A healthy chickpea salad recipe with beets, celery, radishes, and red onions. It’s gluten-free and a vegan option is provided. A great picnic or BBQ recipe!
Longer days mean it’s time to think about eating outside. There’s something about outdoor dining that makes even the most basic meal feel like an occasion.
Luckily, this healthy chickpea salad is easy to make, and anything but basic. It’s a great alternative to a cold pasta salad for your next barbecue or picnic. I actually made this for a recent bike ride with a picnic stop at the halfway point. It was perfect for the occasion.
Thanks to the chickpeas, it’s packed with healthy protein and is filling enough to be a main dish. Leave out the eggs and it’s safe at room temperature for several hours – great when you’re on the go.
Another tip for packing a picnic lunch – choose lightweight wood or bamboo dishes for your meal. They look great and you can pack them up in a ziplock bag when you’re done eating and wash them at home – meaning less garbage.
Oh, and looking for a wine to drink with this chickpea salad? Try a light rosé. It’s the perfect outdoor wine.
Recipes notes: This healthy chickpea salad is gluten-free. Leave out the eggs and it’s also vegetarian and vegan. Chickpea salad should last 3-4 days in the fridge and it actually tastes better the second day as the ingredients have time to mellow.

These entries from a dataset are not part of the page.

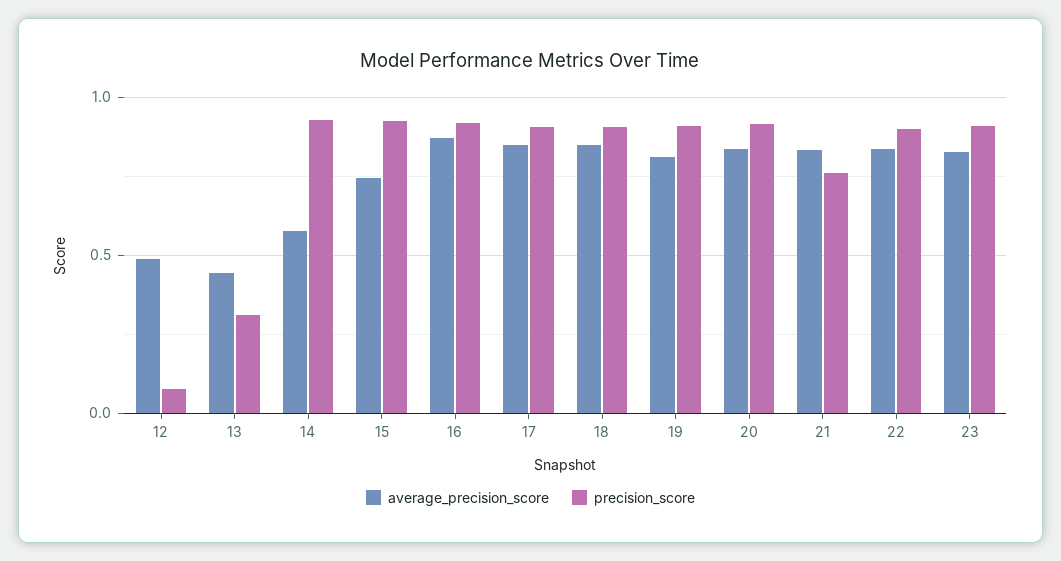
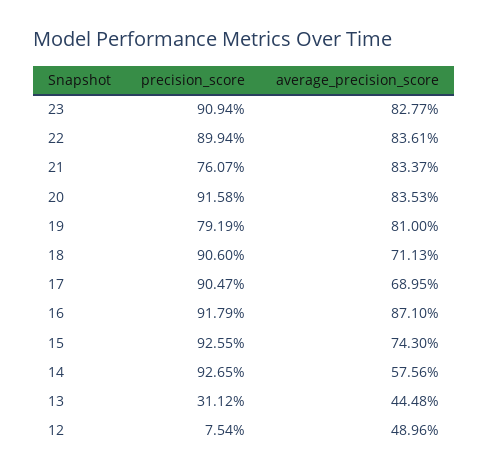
average_precision_score, 17: 0.85 -> 0.6895
average_precision_score, 18: 0.85 -> 0.7113
precision_score, 19: 0.9 -> 0.7919

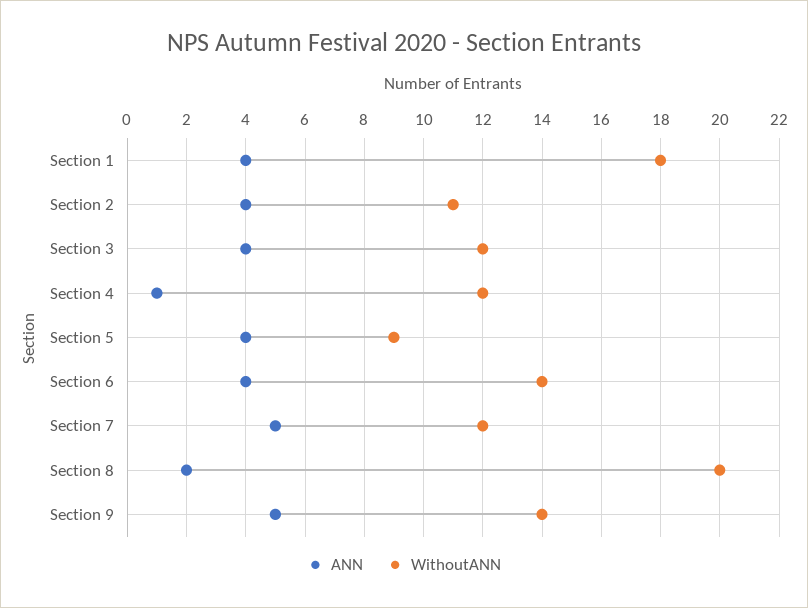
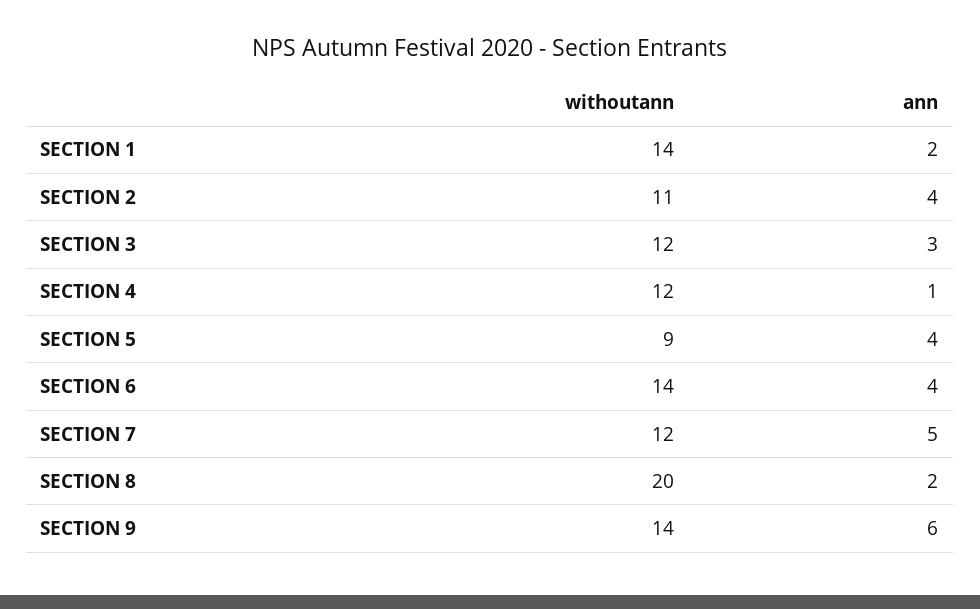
ANN, Section 1: 4 -> 2
WithoutANN, Section 1: 18 -> 14
ANN, Section 3: 4 -> 3
ANN, Section 9: 5 -> 6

Healthy Chickpea Salad with Golden Beets & Radish
A healthy chickpea salad recipe with beets, celery, radishes, and red onions. It’s gluten free and a vegan option is provided. Makes a great picnic or BBQ recipe!
- Prep Time: 45 minutes
- Cook Time: 30 min
- Total Time: 1 hour 15 minutes
- Yield: 6 servings
- Category: Main Dish
- Method: Stove
- Cuisine: American
Chickpea salad ingredients:
- 1 pound golden beets, peeled
- 1 head celery (about 8 stalks)
- 8 radishes, thinly sliced.
- 1 small red onion, thinly sliced
- 2 cups (16 ounces) dried chickpeas, soaked and cooked or 4 cans of chickpeas
- 2 cups micro greens or arugula
- 1/2 cup olive oil
- 3 tablespoons lemon juice
- Salt and pepper to taste
- 4 hard-boiled eggs, sliced (optional)
Boil the beets:
- Bring a large pan of salted water to a boil. Add beets and cook for 30-45 minutes, until fork tender. Remove from water, let cool until safe to handle and slice.
Make chickpea salad:
- Thinly slice the celery, radishes, and red onion. Make this easier by using a mandoline slicer or the blade attachment of a food processor.
- Add the beets, celery, chickpeas, red onion, microgreens, olive oil, lemon juice, salt and pepper to a large bowl and toss to combine. Let rest about 30 minutes before eating to let the flavors mellow. Serve with hard-boiled egg (optional)
This healthy chickpea salad is gluten-free. Leave out the eggs and it’s also vegetarian and vegan. Chickpea salad should last 3-4 days in the fridge and it actually tastes better the second day as the ingredients have time to mellow.